Specification Curve is a Python package that performs specification curve analysis.
Project description
Specification Curve
Specification Curve is a Python (3.6+) package that performs specification curve analysis.
Free software: MIT license
Documentation: https://specification-curve.readthedocs.io.
Quickstart
You can run this package right now in Google Colab
Running
from specification_curve import specification_curve as specy
from specification_curve import example as scdata
df = scdata.load_example_data1()
y_endog = 'y1'
x_exog = 'x1'
controls = ['c1', 'c2', 'group1', 'group2']
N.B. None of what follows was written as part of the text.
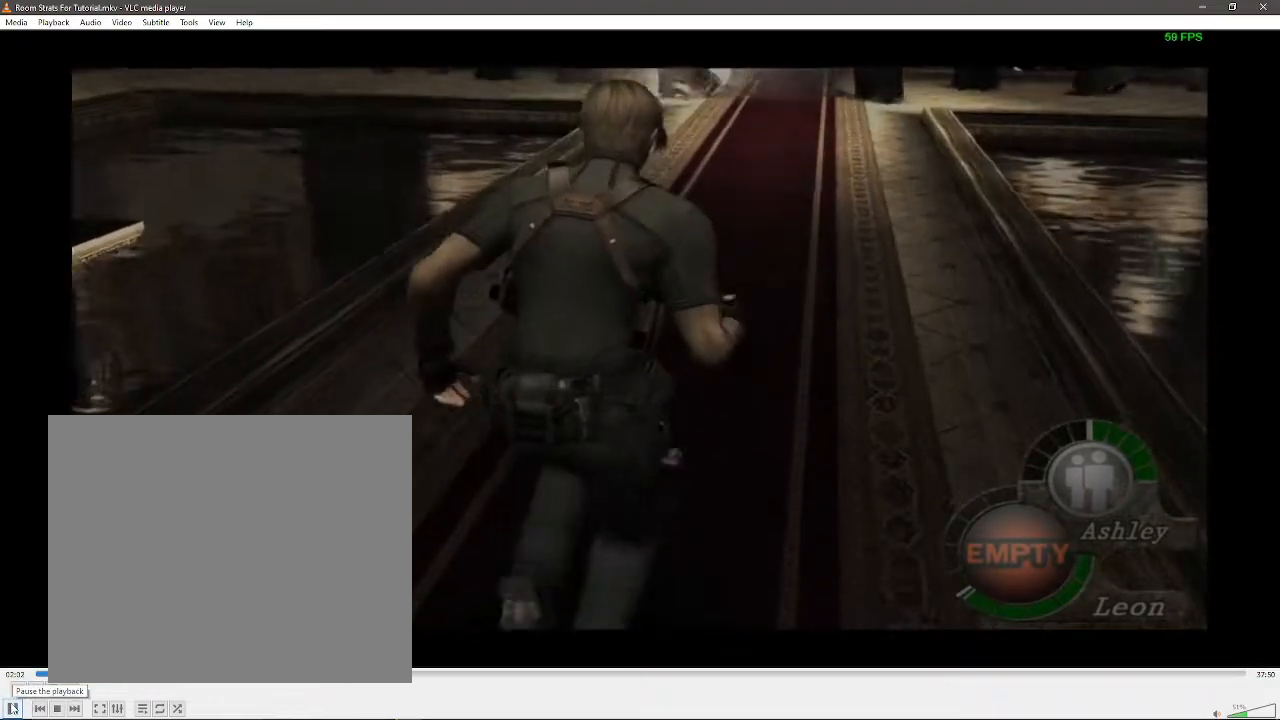
{"buttons": [], "left_stick": "up", "right_stick": "down", "events": []}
sc = specy.SpecificationCurve(df, y_endog, x_exog, controls,
cat_expand=['group2'])
sc.fit()
sc.plot()
produces
Grey squares (black lines when there are many specifications) show whether a variable is included in a specification or not. Blue markers and error bars show whether the coefficient is significant (0.05).
Here’s another example:
from specification_curve import specification_curve as specy
import numpy as np
import pandas as pd
n_samples = 300
np.random.seed(1332)
x_1 = np.random.random(size=n_samples)
x_2 = np.random.random(size=n_samples)
x_3 = np.random.random(size=n_samples)
x_4 = np.random.randint(2, size=n_samples)
y = (0.8*x_1 + 0.1*x_2 + 0.5*x_3 + x_4*0.6 +
+ 2*np.random.randn(n_samples))
df = pd.DataFrame([x_1, x_2, x_3, x_4, y],
['x_1', 'x_2', 'x_3', 'x_4', 'y']).T
# Set x_4 as a categorical variable
df['x_4'] = df['x_4'].astype('category')
sc = specy.SpecificationCurve(df, 'y', 'x_1', ['x_2', 'x_3', 'x_4'],
cat_expand=['x_4'])
sc.fit()
sc.plot()
Features
These examples use the first set of example data:
from specification_curve import specification_curve as specy
from specification_curve import example as scdata
df = scdata.load_example_data1()
Expand fixed effects into mutually exclusive groups using cat_expand
y_endog = 'y1'
x_exog = 'x1'
controls = ['c1', 'c2', 'group1', 'group2']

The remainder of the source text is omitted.